§ **Exercise goal**
Write out, word for word, every line in the data below from the one containing "Applying that fact" to the one containing "Since $B$ is", both of them included.

(Stored data)
● ● ●
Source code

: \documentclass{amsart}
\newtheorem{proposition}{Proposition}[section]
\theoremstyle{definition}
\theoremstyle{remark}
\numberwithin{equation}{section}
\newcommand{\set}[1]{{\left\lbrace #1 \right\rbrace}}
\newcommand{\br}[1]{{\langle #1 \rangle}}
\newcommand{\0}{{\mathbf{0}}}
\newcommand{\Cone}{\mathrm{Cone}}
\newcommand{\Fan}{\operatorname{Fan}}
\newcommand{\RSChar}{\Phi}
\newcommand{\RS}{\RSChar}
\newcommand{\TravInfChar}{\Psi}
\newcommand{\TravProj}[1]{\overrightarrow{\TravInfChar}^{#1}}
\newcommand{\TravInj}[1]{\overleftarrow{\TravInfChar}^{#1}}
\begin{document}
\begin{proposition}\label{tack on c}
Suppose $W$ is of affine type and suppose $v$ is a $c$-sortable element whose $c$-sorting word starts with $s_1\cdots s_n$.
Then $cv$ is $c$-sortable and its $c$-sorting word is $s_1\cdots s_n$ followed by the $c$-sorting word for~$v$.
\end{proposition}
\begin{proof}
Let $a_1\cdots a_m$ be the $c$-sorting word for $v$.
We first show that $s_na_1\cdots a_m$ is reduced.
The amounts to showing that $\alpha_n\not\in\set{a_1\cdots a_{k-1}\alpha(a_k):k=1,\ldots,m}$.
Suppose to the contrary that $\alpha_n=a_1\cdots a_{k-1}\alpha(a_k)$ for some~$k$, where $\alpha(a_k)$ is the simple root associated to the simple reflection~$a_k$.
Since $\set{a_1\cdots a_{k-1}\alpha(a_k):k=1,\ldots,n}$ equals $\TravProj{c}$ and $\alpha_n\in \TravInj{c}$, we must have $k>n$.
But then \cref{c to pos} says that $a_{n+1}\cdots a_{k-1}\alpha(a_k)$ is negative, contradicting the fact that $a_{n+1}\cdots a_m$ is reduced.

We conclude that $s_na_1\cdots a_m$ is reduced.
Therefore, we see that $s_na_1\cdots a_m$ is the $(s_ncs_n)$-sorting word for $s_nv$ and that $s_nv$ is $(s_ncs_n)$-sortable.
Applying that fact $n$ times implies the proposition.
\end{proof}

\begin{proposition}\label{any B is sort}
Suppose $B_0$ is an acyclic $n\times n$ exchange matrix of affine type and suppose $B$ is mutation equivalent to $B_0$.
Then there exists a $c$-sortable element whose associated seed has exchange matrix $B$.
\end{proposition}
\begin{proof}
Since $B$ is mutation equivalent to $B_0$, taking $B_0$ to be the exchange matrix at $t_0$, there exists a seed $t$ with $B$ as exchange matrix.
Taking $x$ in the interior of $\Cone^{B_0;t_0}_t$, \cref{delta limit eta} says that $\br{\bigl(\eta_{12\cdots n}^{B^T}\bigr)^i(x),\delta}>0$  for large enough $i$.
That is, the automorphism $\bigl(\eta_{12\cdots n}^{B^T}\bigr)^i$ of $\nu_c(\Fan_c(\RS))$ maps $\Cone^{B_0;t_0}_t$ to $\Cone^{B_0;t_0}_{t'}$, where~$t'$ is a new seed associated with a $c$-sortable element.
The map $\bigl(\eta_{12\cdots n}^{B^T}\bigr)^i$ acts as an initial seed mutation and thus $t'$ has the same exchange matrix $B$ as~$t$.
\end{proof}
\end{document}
● ● ●
§ **Result of the exercise**
Applying that fact $n$ times implies the proposition.
\end{proof}

\begin{proposition}\label{any B is sort}
Suppose $B_0$ is an acyclic $n\times n$ exchange matrix of affine type and suppose $B$ is mutation equivalent to $B_0$.
Then there exists a $c$-sortable element whose associated seed has exchange matrix $B$.
\end{proposition}
\begin{proof}
Since $B$ is mutation equivalent to $B_0$, taking $B_0$ to be the exchange matrix at $t_0$, there exists a seed $t$ with $B$ as exchange matrix.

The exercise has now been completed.